Ada yang berpendapat, kebenaran itu ada tetapi relatif dan nisbi. Tergatung orang dan zamannya. Jika betul menurut Anda, maka belum tentu menurut saya. Betul pada masa dahulu, maka belum tentu betul untuk masa sekarang. Atau betul di sebuah tempat, maka belum tentu betul di tempat lain

Di dunia ini selalu ada baik dan ada buruk. Ada keselarasan dan ada pula pertentangan. Ada berlimpah dan ada pula kekurangan. Ada terang dan ada pula gelap. Ada maju dan berkembang dan ada pula mandek dan stagnasi. Adanya baik, selaras, berlimpah, terang dan berkembang memiliki nilai yang sangat penting. Sedangkan adanya buruk, gelap, pertentangan, mandek, adalah subsider dan sekunder yang berperan menyebabkan keberadaan yang baik dan selaras.

Propaganda “manis” yang mengumpamakan semua agama itu adalah hanya “jalan yang berbeda-beda untuk menuju Tuhan yang sama” tidak mungkin bisa diterima, karena untuk menuju tujuan yang sama, tentu harus punya persamaan persepsi dan pedoman tentang tujuan yang dimaksud. Bagaimana jika perumpamaannya dibalik. “Semua berjalan mencari satu tujuan yang sama akan tetapi petunjuk dan pedoman arah yang digunakan berbeda” tentu saja akan ada yang berhasil mencapai tujuan dan ada yang tidak.

Dengan demikian berjalan pada petunjuk dan pedoman arah yang sesuailah yang akan menyebabkan sampai pada suatu tujuan. Kita diberi kebebasan untuk memilih jalan mana yang akan ditempuh. Kenapa? Bukan karena agama itu sama-sama benar –dan tidak mungkin semua agama itu “benar” – tapi karena “kebenaran dan kesesatan” telah jelas (qad tabayyana al-rusyd min al-ghayy). Ini adalah sindiran dari Allah s.w.t. bagi mereka yang memilih jalan kesesatan.

Konsep aqidah dalam Islam –Al-Quran dan sunnah—dijelaskan oleh Allah s.w.t. dan Nabi Muhammad s.a.w. dengan sangat detail. Maka istilah ‘haq-batil’ bukan terminologi relatif. Ia merupakan istilah “final” dan jelas batasannya, tidak bisa dikutak-katik lagi..

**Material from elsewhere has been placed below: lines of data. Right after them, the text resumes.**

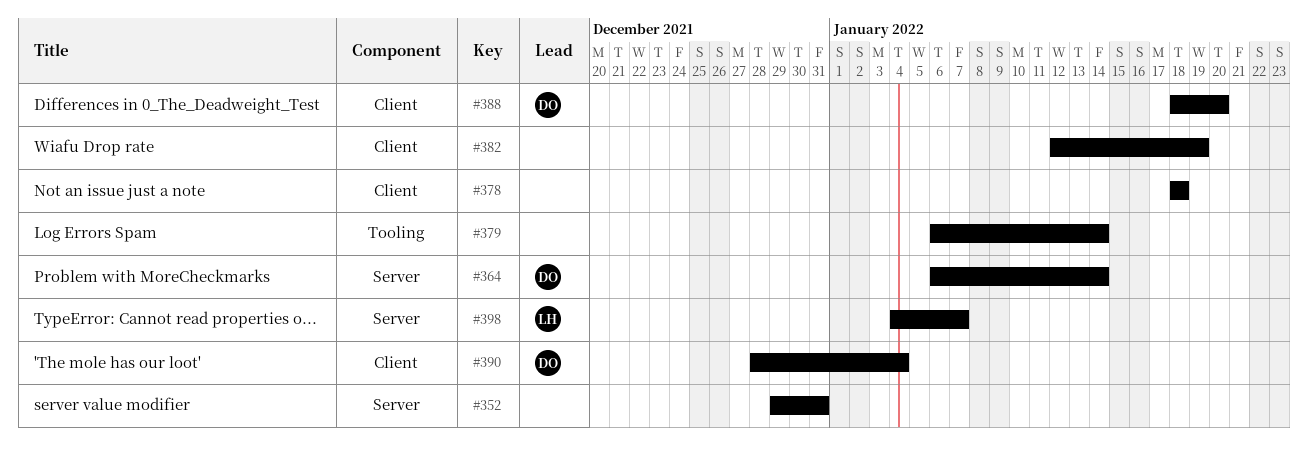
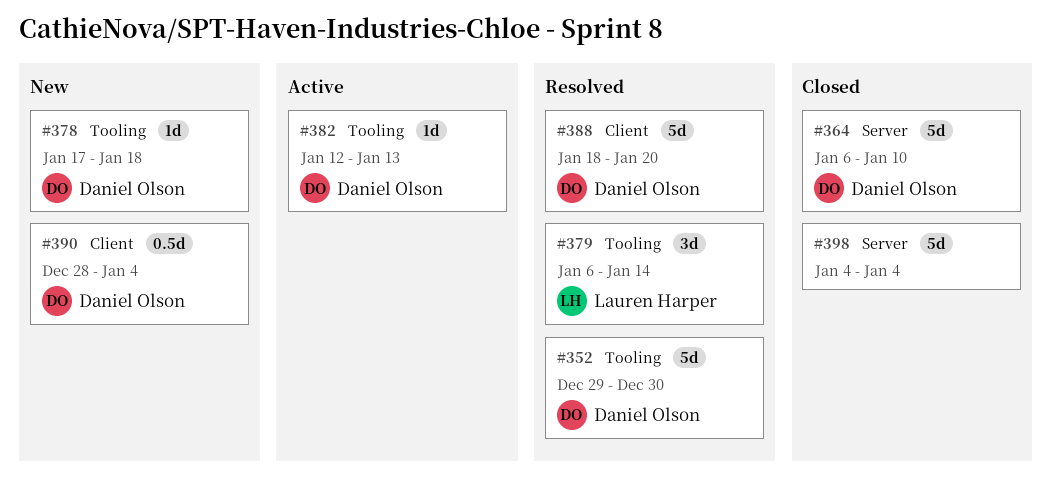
#352, owner: none -> Daniel Olson
#352, label: Server -> Tooling
#352, due: Dec 31 -> Dec 30
#364, due: Jan 14 -> Jan 10
#378, owner: none -> Daniel Olson
#378, label: Client -> Tooling
#378, start: Jan 18 -> Jan 17
#379, owner: none -> Lauren Harper
#382, owner: none -> Daniel Olson
#382, label: Client -> Tooling
#382, due: Jan 19 -> Jan 13
#398, owner: Lauren Harper -> none
#398, due: Jan 7 -> Jan 4

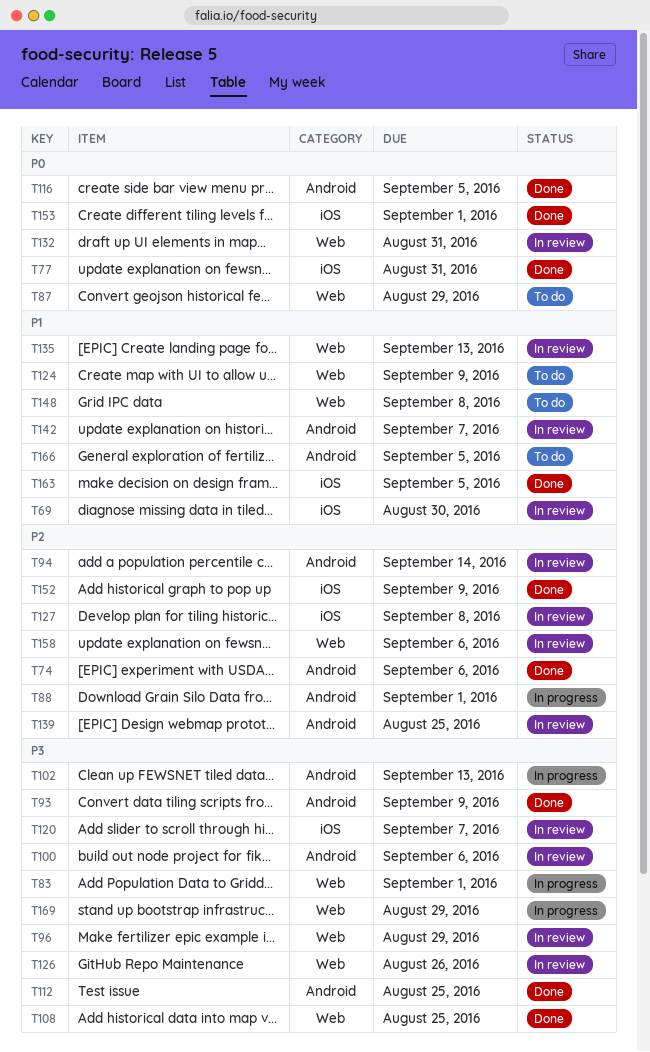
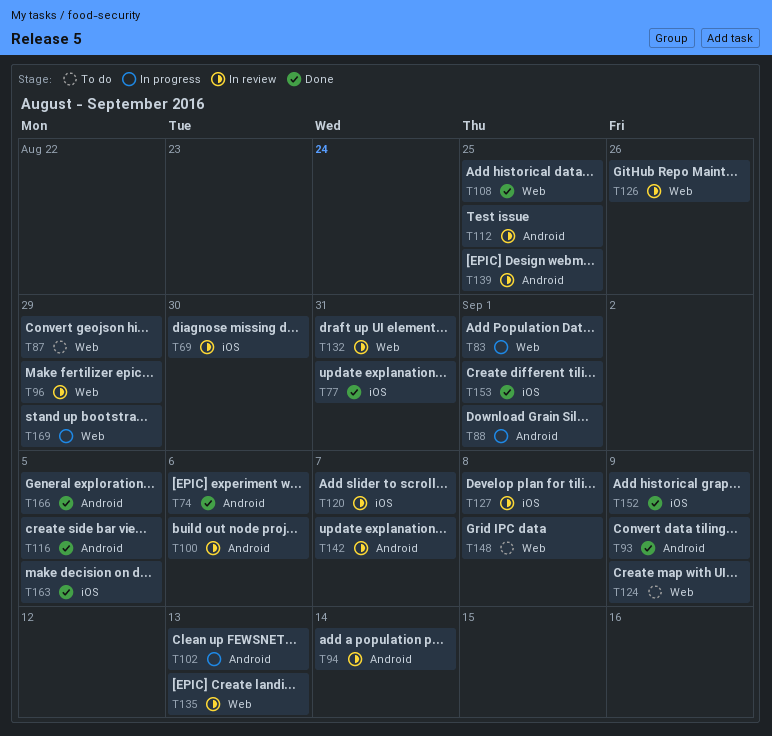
T112, status: Done -> In review
T158: present -> none
T166, status: To do -> Done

Bagi kaum yang berfikir  -perbedaan antara Haq dan Batil-  akan terlihat sangat  jelas, sejelas perbedaan antara siang dan malam, sejelas perbedaan antara terang dan gelap, karena jika ada iman, maka akan ada kufur. Jika ada kebenaran maka ada kesesatan.

Jadi apa sebetulnya yang kita cari? Kebenaran? Ataukah Pembenaran?